Chapter 13 Bankruptcy
Chapter 13 is a type of debt relief which is often referred to as the “Wage Earner Plan.” It is specifically designed for people who earn a wage or otherwise receive monthly income, including social security, unemployment, disability, but currently do not earn a high enough income to pay all of their debt. Chapter 13 allows you to structure a plan to repay some or all of the debt owed to your creditors over a period of up to five (5) years while generally allowing you to retain all of your assets. Upon the completion of your chapter 13 plan, you would received a discharge that would eliminate any remaining unsecured debt.
Some of the typical reasons for filing a Chapter 13 bankruptcy include: (1) to catch up mortgages on houses and cars; to pay taxes and to stop tax garnishments that were not dischargeable in Chapter 7; (2) to protect co-debtor; to keep excess equity in property above and beyond their exemptions; and (3) to pay debt over time and under protection of the court that otherwise would not have been dischargeable in a Chapter 7.

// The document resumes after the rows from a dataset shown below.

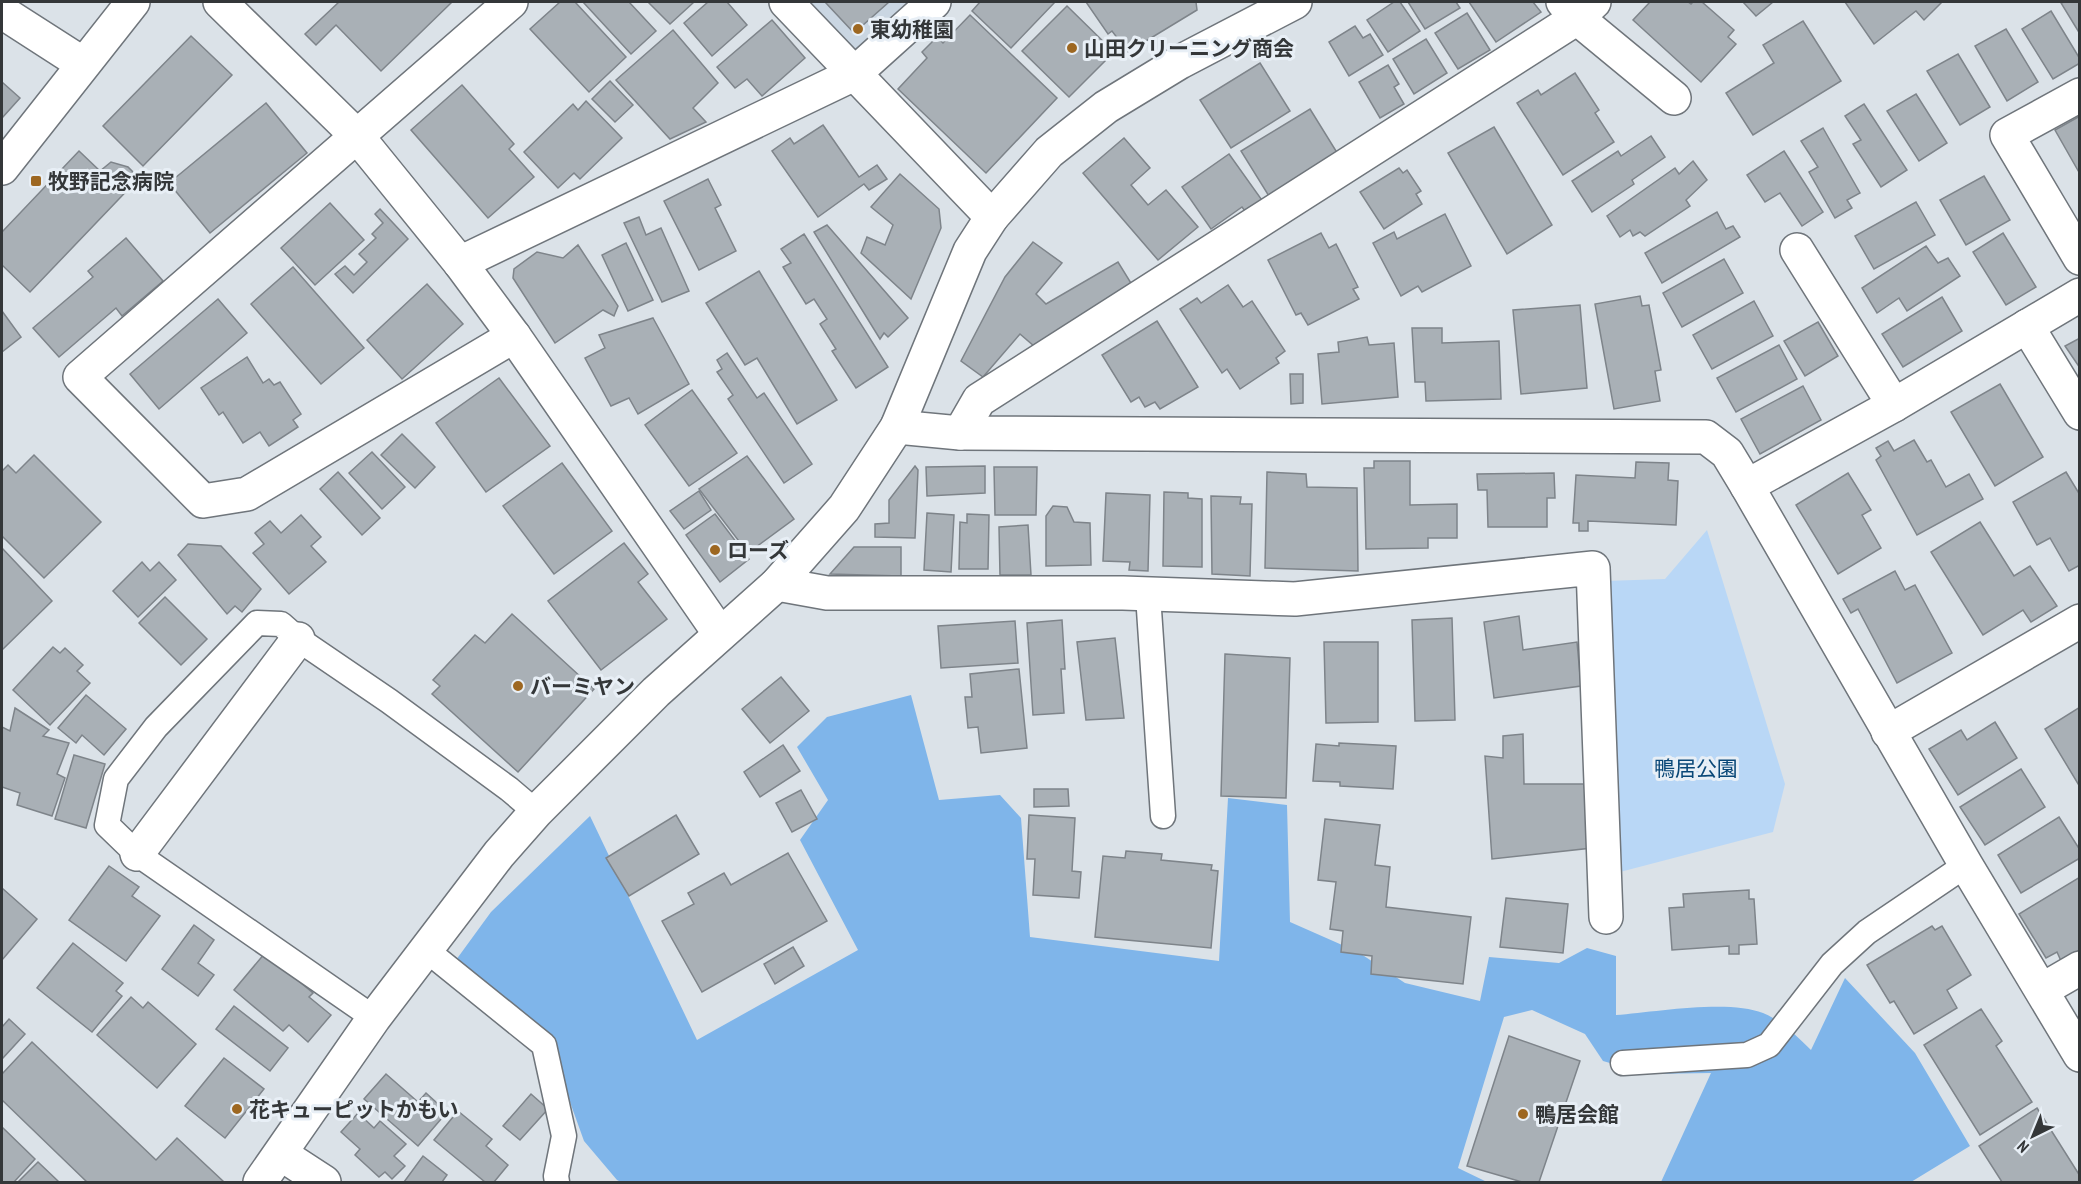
<svg xmlns="http://www.w3.org/2000/svg" width="2081" height="1184" viewBox="0 0 2081 1184" font-family="'PT Sans Narrow','Noto Sans JP',sans-serif">
<style>
.built{fill:#cad6e2}
.green{fill:#b9d7f6}
.forest{fill:#7fb5ea}
.building{fill:#a9b0b6;stroke:#7e848a;stroke-width:1.5}
.lines{fill:none;stroke-linecap:round;stroke-linejoin:round}
.lane-casing{stroke:#6f757b;stroke-width:27}
.street-casing{stroke:#6f757b;stroke-width:36}
.secondary-casing{stroke:#6f757b;stroke-width:36}
.lane{stroke:#fff;stroke-width:24}
.street{stroke:#fff;stroke-width:33}
.secondary{stroke:#fff;stroke-width:33}
.poi-dot{fill:#9d6721;stroke:#e8eff6;stroke-width:2}
.labels{text-anchor:middle;dominant-baseline:central;stroke-width:6;stroke-linejoin:round;paint-order:stroke}
.poi-label{font-size:21px;font-weight:bold;fill:#343739;stroke:#e8eff6;text-anchor:start}
.park-label{font-size:21px;fill:#094777;stroke:#e8eff6}
</style>
<rect width="100%" height="100%" fill="#dbe2e8"/>
<!-- built -->
<path class="built" d="M805,2H915L855,56Z"/>
<!-- green -->
<path class="green" d="M1707,530L1785,784L1773,832L1620,872L1605,581L1665,579Z"/>
<!-- forest -->
<path class="forest" d="M911,695L939,800L1000,795L1021,818L1030,937L1219,961L1228,798L1287,805L1290,922L1358,952L1405,983L1480,1001L1489,957L1559,963L1587,948L1616,956V1015C1654,1012 1729,999 1763,1013C1782,1021 1797,1036 1811,1050L1845,978L1915,1053L1970,1146L1911,1182H1661L1711,1073L1648,1074L1603,1061L1585,1034L1532,1010L1504,1017L1458,1168L1487,1182H621L617,1180L584,1141L547,1038L456,960L491,912L590,816L697,1040L858,950L800,840L828,800L797,747L827,717Z"/>
<!-- building -->
<g class="building">
<path d="M339,2H452L381,71L336,25L316,45L305,34Z"/>
<path d="M560,2H575L626,57L589,92L530,29Z"/>
<path d="M583,2H629L656,31L631,54Z"/>
<path d="M648,2H694L670,24Z"/>
<path d="M708,2H727L747,25L712,56L684,23Z"/>
<path d="M825,2H889L854,33Z"/>
<path d="M980,2H1055L1011,48L972,11Z"/>
<path d="M1086,2H1196L1197,10L1128,52L1112,31L1108,34Z"/>
<path d="M1394,2H1400L1420,31L1388,52L1367,20Z"/>
<path d="M1408,2H1456L1460,8L1425,29Z"/>
<path d="M1469,2H1533L1541,12L1496,42Z"/>
<path d="M1650,2H1688L1691,4L1693,2H1702L1734,30L1728,37L1736,44L1701,82L1633,20Z"/>
<path d="M1743,2H1773L1756,16Z"/>
<path d="M1845,2H1942L1924,20L1916,11L1874,44Z"/>
<path d="M2064,2H2080V34L2061,3Z"/>
<path d="M1067,6L1114,52L1069,97L1022,51Z"/>
<path d="M2051,11L2080,59V63L2053,79L2022,29Z"/>
<path d="M1467,13L1490,50L1458,69L1435,33Z"/>
<path d="M970,15L1057,98L986,173L898,89L927,58L922,52L937,37L943,43Z"/>
<path d="M772,20L805,58L762,96L747,79L735,88L717,67Z"/>
<path d="M1803,21L1841,81L1753,135L1726,93L1774,63L1763,45Z"/>
<path d="M1355,26L1363,38L1370,34L1383,55L1349,76L1329,42Z"/>
<path d="M2006,29L2038,82L2007,101L1975,46Z"/>
<path d="M673,30L718,83L693,108L706,122L670,139L616,80Z"/>
<path d="M191,36L232,75L143,166L103,126Z"/>
<path d="M1426,39L1447,73L1414,94L1393,59Z"/>
<path d="M1958,54L1990,107L1960,125L1927,71Z"/>
<path d="M1260,63L1290,111L1231,148L1200,100Z"/>
<path d="M1388,65L1399,84L1394,87L1404,104L1380,118L1359,82Z"/>
<path d="M1575,73L1599,110L1595,113L1614,142L1563,175L1517,103L1538,90L1541,95Z"/>
<path d="M610,81L633,105L615,122L592,99Z"/>
<path d="M2,82L20,98L2,118Z"/>
<path d="M462,85L514,144L509,149L534,177L488,218L411,130Z"/>
<path d="M1916,94L1947,143L1919,161L1887,111Z"/>
<path d="M586,101L622,138L580,179L574,173L558,188L524,152L573,104L578,110Z"/>
<path d="M266,103L307,153L210,233L169,183Z"/>
<path d="M1864,104L1907,170L1881,187L1853,144L1861,140L1845,116Z"/>
<path d="M1310,109L1341,159L1272,201L1241,151Z"/>
<path d="M2080,116V174L2055,130Z"/>
<path d="M823,125L859,177L877,165L887,179L869,190L864,184L818,217L772,151L790,138L794,144Z"/>
<path d="M1494,127L1552,225L1507,254L1448,153Z"/>
<path d="M1823,128L1860,193L1847,200L1852,208L1835,218L1809,172L1818,167L1801,141Z"/>
<path d="M1651,136L1665,157L1632,180L1634,184L1592,212L1572,181L1618,151L1621,156Z"/>
<path d="M1124,138L1150,168L1131,185L1148,205L1166,190L1198,227L1158,260L1083,173Z"/>
<path d="M79,151L100,171L111,162L128,167L139,178L30,292L2,265V232Z"/>
<path d="M1784,151L1823,212L1802,226L1780,193L1765,202L1747,175Z"/>
<path d="M1229,154L1264,203L1248,215L1242,207L1211,229L1182,187Z"/>
<path d="M1693,161L1707,180L1686,200L1690,206L1645,236L1640,232L1633,236L1630,230L1620,237L1607,216L1675,168L1679,174Z"/>
<path d="M1399,168L1403,173L1407,170L1421,191L1416,194L1422,204L1384,229L1360,192Z"/>
<path d="M900,174L939,209L941,228L911,299L861,253L867,237L885,245L893,225L871,207Z"/>
<path d="M1984,176L2010,220L1966,245L1940,200Z"/>
<path d="M708,179L721,205L715,208L736,251L699,270L664,201Z"/>
<path d="M1916,202L1935,235L1874,269L1855,236Z"/>
<path d="M330,203L364,240L315,285L281,248Z"/>
<path d="M380,209L408,239L353,293L335,274L345,266L354,275L367,262L359,254L376,238L372,234L383,223L375,214Z"/>
<path d="M1717,212L1726,229L1733,226L1740,237L1662,283L1645,253Z"/>
<path d="M1445,214L1471,266L1422,292L1418,286L1401,296L1373,243L1394,232L1397,239Z"/>
<path d="M639,217L646,235L661,228L689,291L662,302L624,223Z"/>
<path d="M827,225L908,318L888,337L884,333L880,339L814,232Z"/>
<path d="M1321,233L1329,248L1336,244L1358,287L1353,289L1359,299L1308,325L1301,313L1296,315L1268,260Z"/>
<path d="M2003,233L2036,287L2006,305L1973,252Z"/>
<path d="M804,234L888,367L856,388L832,351L836,349L820,324L827,319L814,299L806,304L783,267L791,263L781,249Z"/>
<path d="M126,238L163,281L122,316L116,308L59,357L33,328L93,277L88,271Z"/>
<path d="M1033,242L1062,263L1036,294L1046,304L1118,262L1134,288L1034,346L1020,334L983,377L961,361L1005,277Z"/>
<path d="M626,243L653,300L628,311L602,255Z"/>
<path d="M578,245L618,306L614,316L603,310L555,343L513,278L514,269L537,252L563,258Z"/>
<path d="M1926,246L1938,263L1948,258L1960,276L1907,311L1899,298L1877,313L1862,288Z"/>
<path d="M1724,259L1743,293L1682,327L1663,293Z"/>
<path d="M293,267L364,348L321,384L251,304Z"/>
<path d="M759,271L837,400L797,424L757,358L745,365L706,303Z"/>
<path d="M427,284L463,324L402,379L367,340Z"/>
<path d="M1228,285L1243,307L1252,301L1285,351L1276,358L1279,363L1240,389L1227,369L1222,373L1180,309L1197,298L1201,303Z"/>
<path d="M1640,296L1642,306L1649,305L1661,370L1655,371L1660,401L1614,409L1595,304Z"/>
<path d="M1942,297L1962,331L1903,367L1882,334Z"/>
<path d="M218,299L247,333L159,409L130,374Z"/>
<path d="M1754,301L1773,336L1712,369L1693,335Z"/>
<path d="M1580,305L1587,388L1521,394L1513,310Z"/>
<path d="M2,311L21,337L2,352Z"/>
<path d="M653,318L689,384L638,414L629,398L611,406L585,358L605,348L599,335Z"/>
<path d="M1157,321L1198,387L1160,409L1155,402L1145,407L1139,397L1131,402L1102,355Z"/>
<path d="M1818,322L1838,356L1805,376L1784,341Z"/>
<path d="M1412,328H1442V343L1499,341L1501,399L1426,401L1425,382H1415Z"/>
<path d="M1367,337L1369,345L1394,343L1398,397L1322,404L1318,354L1339,352L1338,342Z"/>
<path d="M2080,338V368L2065,346Z"/>
<path d="M1779,345L1797,379L1736,412L1717,378Z"/>
<path d="M727,353L757,398L764,393L812,464L784,483L728,399L733,395L717,372L722,369L717,360Z"/>
<path d="M247,357L263,383L269,379L274,385L280,382L301,414L293,420L298,427L269,446L260,432L243,443L223,412L219,415L201,388Z"/>
<path d="M1290,374H1303V403L1291,404Z"/>
<path d="M499,378L550,446L486,492L436,423Z"/>
<path d="M2000,384L2043,457L1995,486L1951,412Z"/>
<path d="M1803,386L1821,420L1760,454L1741,419Z"/>
<path d="M692,390L737,453L689,486L645,425Z"/>
<path d="M402,434L435,467L415,488L381,455Z"/>
<path d="M1914,440L1927,462L1931,460L1946,487L1969,474L1983,499L1917,535L1876,460L1881,456L1876,448L1888,441L1894,451Z"/>
<path d="M372,452L405,487L382,509L349,473Z"/>
<path d="M34,455L101,522L44,578L2,536V471L8,465L16,473Z"/>
<path d="M747,456L794,519L748,553L699,489Z"/>
<path d="M1374,461H1410V505L1457,504V538H1428V548L1366,549L1364,468H1374Z"/>
<path d="M1636,462L1669,463L1668,480L1678,481L1676,525L1588,521V531H1579V523H1573L1576,475L1635,478Z"/>
<path d="M562,463L612,531L554,574L503,506Z"/>
<path d="M915,466L918,470L915,538L875,537V524L889,523V500Z"/>
<path d="M985,466V493L927,496L926,467Z"/>
<path d="M994,467H1037L1036,515H995Z"/>
<path d="M338,472L380,518L362,535L320,489Z"/>
<path d="M1267,472L1306,474L1307,487L1357,488L1358,571L1265,568Z"/>
<path d="M2066,472L2080,495V565L2069,571L2050,538L2037,545L2013,502Z"/>
<path d="M1554,473L1555,498H1547V527H1488L1487,490H1478L1477,474Z"/>
<path d="M1848,473L1871,510L1862,515L1881,548L1838,574L1796,505Z"/>
<path d="M699,491L711,510L684,529L670,511Z"/>
<path d="M1164,492L1188,493V498L1202,499V567L1163,566Z"/>
<path d="M1106,493L1150,495L1148,571L1129,570L1130,562L1103,561Z"/>
<path d="M1211,496L1241,497L1240,504H1252L1250,576L1212,574Z"/>
<path d="M1053,506L1067,507L1074,522L1090,523L1091,565L1046,566V516Z"/>
<path d="M927,513L954,515L951,572L924,570Z"/>
<path d="M715,514L749,559L720,582L686,535Z"/>
<path d="M967,514L989,515L988,569H959L960,522L967,523Z"/>
<path d="M301,515L321,537L311,546L326,562L289,594L253,553L264,544L255,533L270,521L281,533Z"/>
<path d="M1980,522L2014,576L2030,566L2057,606L2031,622L2023,610L1983,635L1931,552Z"/>
<path d="M1028,525L1031,575H1000L999,527Z"/>
<path d="M624,543L648,574L638,582L667,619L601,670L548,601Z"/>
<path d="M188,544L221,546L261,589L242,612L235,606L227,614L178,555Z"/>
<path d="M854,547H901V576L830,574Z"/>
<path d="M2,548L52,601L2,650Z"/>
<path d="M142,562L150,571L159,562L176,580L138,617L113,591Z"/>
<path d="M1895,571L1905,590L1915,585L1952,653L1897,683L1858,609L1851,613L1843,599Z"/>
<path d="M165,597L207,639L181,665L139,623Z"/>
<path d="M512,614L594,689L518,772L432,694L440,686L433,680L475,635L485,643Z"/>
<path d="M1519,616L1523,650L1577,642L1581,686L1494,698L1484,622Z"/>
<path d="M1452,618L1455,720L1415,721L1412,620Z"/>
<path d="M1062,620L1065,669H1061L1064,713L1033,715L1027,623Z"/>
<path d="M1015,621L1018,663L941,668L938,626Z"/>
<path d="M1115,638L1124,718L1086,720L1077,642Z"/>
<path d="M1324,642H1378V722L1326,723Z"/>
<path d="M53,647L60,653L65,648L83,665L77,671L90,683L50,725L13,690Z"/>
<path d="M1225,654L1290,658L1286,798L1221,796Z"/>
<path d="M1019,669L1027,748L981,753L978,727L968,728L965,697H972L970,674Z"/>
<path d="M781,677L809,711L770,743L742,709Z"/>
<path d="M86,695L126,729L104,755L82,735L76,743L58,728Z"/>
<path d="M2080,707V787L2045,729Z"/>
<path d="M15,708L49,730L43,736L69,743L57,774L65,778L52,816L17,805L20,793L2,787V727L10,731Z"/>
<path d="M1995,722L2017,758L1958,795L1929,749L1961,730L1967,740Z"/>
<path d="M1523,734L1524,784H1584L1592,848L1492,859L1485,756L1503,758V736Z"/>
<path d="M1339,743L1396,746L1393,789L1340,786V782L1313,781L1316,744L1339,746Z"/>
<path d="M783,745L800,771L760,797L744,772Z"/>
<path d="M74,755L105,764L86,828L55,819Z"/>
<path d="M2021,769L2045,807L1985,845L1960,807Z"/>
<path d="M1034,789H1068L1069,806L1034,807Z"/>
<path d="M801,790L817,819L792,832L776,803Z"/>
<path d="M676,815L699,854L629,896L606,858Z"/>
<path d="M1029,815L1075,818L1072,871L1081,872L1079,898L1033,895L1035,859H1027Z"/>
<path d="M2059,817L2080,850V858L2021,893L1998,855Z"/>
<path d="M1325,819L1380,825L1375,865L1390,867L1386,907L1471,917L1463,984L1371,974L1372,956L1341,952L1343,931L1330,929L1336,882L1318,880Z"/>
<path d="M1126,851L1162,854L1161,860L1212,865L1211,870L1218,871L1211,948L1095,937L1103,856L1125,858Z"/>
<path d="M788,853L827,921L702,992L662,921L694,904L688,893L724,873L731,885Z"/>
<path d="M109,866L139,887L132,896L160,916L126,961L69,920Z"/>
<path d="M2080,877V950L2061,961L2057,952L2046,958L2019,914Z"/>
<path d="M2,888L37,919L2,960Z"/>
<path d="M1749,890V899H1754L1757,944L1739,945V954H1729V946L1672,950L1669,908L1684,907L1683,894Z"/>
<path d="M1506,898L1568,904L1563,953L1500,947Z"/>
<path d="M194,925L214,940L198,963L214,975L198,996L162,969Z"/>
<path d="M1932,926L1935,930L1942,926L1971,975L1947,990L1957,1008L1914,1034L1894,1001L1890,1003L1867,965Z"/>
<path d="M73,943L123,983L116,991L122,996L92,1032L37,988Z"/>
<path d="M793,947L804,966L775,984L764,964Z"/>
<path d="M265,953L313,993L309,997L331,1015L308,1042L289,1025L283,1031L234,990Z"/>
<path d="M131,997L143,1008L148,1002L196,1044L157,1088L97,1035Z"/>
<path d="M234,1006L288,1048L270,1071L216,1029Z"/>
<path d="M1981,1009L2002,1041L1996,1046L2032,1102L1980,1135L1924,1045Z"/>
<path d="M9,1019L25,1034L2,1059V1027Z"/>
<path d="M1509,1036L1580,1061L1539,1182H1522L1467,1166Z"/>
<path d="M32,1042L156,1160L177,1138L224,1182H87L2,1100V1074Z"/>
<path d="M224,1058L264,1089L225,1138L185,1106Z"/>
<path d="M386,1074L418,1102L426,1093L447,1112L418,1146L364,1099Z"/>
<path d="M531,1094L548,1109L520,1140L503,1126Z"/>
<path d="M2037,1108L2080,1176L2079,1182H2002L1979,1146Z"/>
<path d="M458,1111L492,1139L486,1146L508,1165L494,1182H485L434,1140Z"/>
<path d="M358,1113L374,1128L380,1121L406,1144L394,1156L405,1166L392,1179L385,1172L379,1177L355,1155L360,1149L341,1132Z"/>
<path d="M2,1127L35,1159L14,1182H2Z"/>
<path d="M423,1156L447,1175L442,1182H404Z"/>
<path d="M38,1162L59,1182H18Z"/>
</g>
<g class="lines">
<!-- lane casing -->
<g class="lane-casing">
<g id="lane">
<path d="M1148,595L1163,816"/>
<path d="M425,949L544,1045L564,1136L556,1176L557,1182"/>
<path d="M374,1018L137,854L107,825L116,779L156,727L257,623L281,624L298,639L389,701L509,789L536,812"/>
<path d="M1623,1063L1747,1055L1769,1045L1832,964L1867,932L1966,865"/>
</g>
</g>
<!-- street casing -->
<g class="street-casing">
<g id="street">
<path d="M220,2L357,136L460,263L514,336L720,634"/>
<path d="M511,2L80,377L203,501L247,494L514,336"/>
<path d="M786,2L992,217"/>
<path d="M1563,2L1577,18L1674,98"/>
<path d="M2,12L83,64"/>
<path d="M2080,95L2007,135L2080,258"/>
<path d="M1797,250L1894,405"/>
<path d="M460,263L854,74L934,2"/>
<path d="M2027,326L2080,413"/>
<path d="M897,427L960,433L1706,437L1727,453L1747,486L1966,865L2080,1055"/>
<path d="M960,433L979,400L1577,18L1594,2"/>
<path d="M1747,486L1894,405L2080,295"/>
<path d="M777,584L827,593H1123L1295,599L1593,568L1606,917"/>
<path d="M1888,732L2080,621"/>
<path d="M137,854L298,639"/>
<path d="M2042,990L2080,968"/>
<path d="M281,1154L324,1182"/>
</g>
</g>
<!-- secondary casing -->
<g class="secondary-casing">
<g id="secondary">
<path d="M2,168L133,2"/>
<path d="M260,1182L374,1018L499,854L536,812L656,692L777,584L844,508L897,427L970,251L992,217L1049,152L1106,107L1180,62L1295,2"/>
</g>
</g>
<!-- lane -->
<use href="#lane" class="lane"/>
<!-- street -->
<use href="#street" class="street"/>
<!-- secondary -->
<use href="#secondary" class="secondary"/>
</g>
<!-- markers -->
<g class="poi-dot">
<circle cx="858" cy="29" r="6"/>
<circle cx="1072" cy="48" r="6"/>
<rect x="30" y="175" width="12" height="12" rx="3"/>
<circle cx="715" cy="550" r="6"/>
<circle cx="518" cy="686" r="6"/>
<circle cx="237" cy="1109" r="6"/>
<circle cx="1523" cy="1114" r="6"/>
</g>
<g class="labels">
<!-- poi labels -->
<g class="poi-label">
<text x="870" y="29">東幼稚園</text>
<text x="1084" y="48">山田クリーニング商会</text>
<text x="48" y="181">牧野記念病院</text>
<text x="727" y="550">ローズ</text>
<text x="530" y="686">バーミヤン</text>
<text x="249" y="1109">花キューピットかもい</text>
<text x="1535" y="1114">鴨居会館</text>
</g>
<!-- park labels -->
<g class="park-label">
<text x="1696" y="768">鴨居公園</text>
</g>
</g>
<!-- border -->
<rect width="2081" height="1184" fill="none" stroke="#343739" stroke-width="6"/>
<!-- north arrow -->
<g transform="translate(2033 1136) rotate(223)" stroke="#e8eff6" stroke-width="4.5" paint-order="stroke">
<path d="M0-4.5L10 22L0 15L-10 22Z" fill="#343739"/>
<text y="-9" font-size="16" font-weight="bold" text-anchor="middle" fill="#343739">N</text>
</g>
</svg>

Filing for Chapter 13 can stop foreclosure processes and provide the homeowner an opportunity to bring current the amount owed over a specified time period. It can also stop vehicle and mobile home repossessions and may provide an opportunity to restructure the obligation. It can provide relief from: (1) student loan collection actions; (2) creditors seeking to collect past due domestic support obligations; and (3) actions from taxing authorities attempting to collection past due taxes.
Chapter 13 Bankruptcy may allow for: (1) the stripping off of fully unsecured junior mortgages on residential real property; (2) the impairment and discharge of non- support marital obligations; (3) the impairment and discharge of unsecured debts; and (4) the retention of all assets as a matter of law, although many plans require the liquidation of assets as a matter of choice or necessity.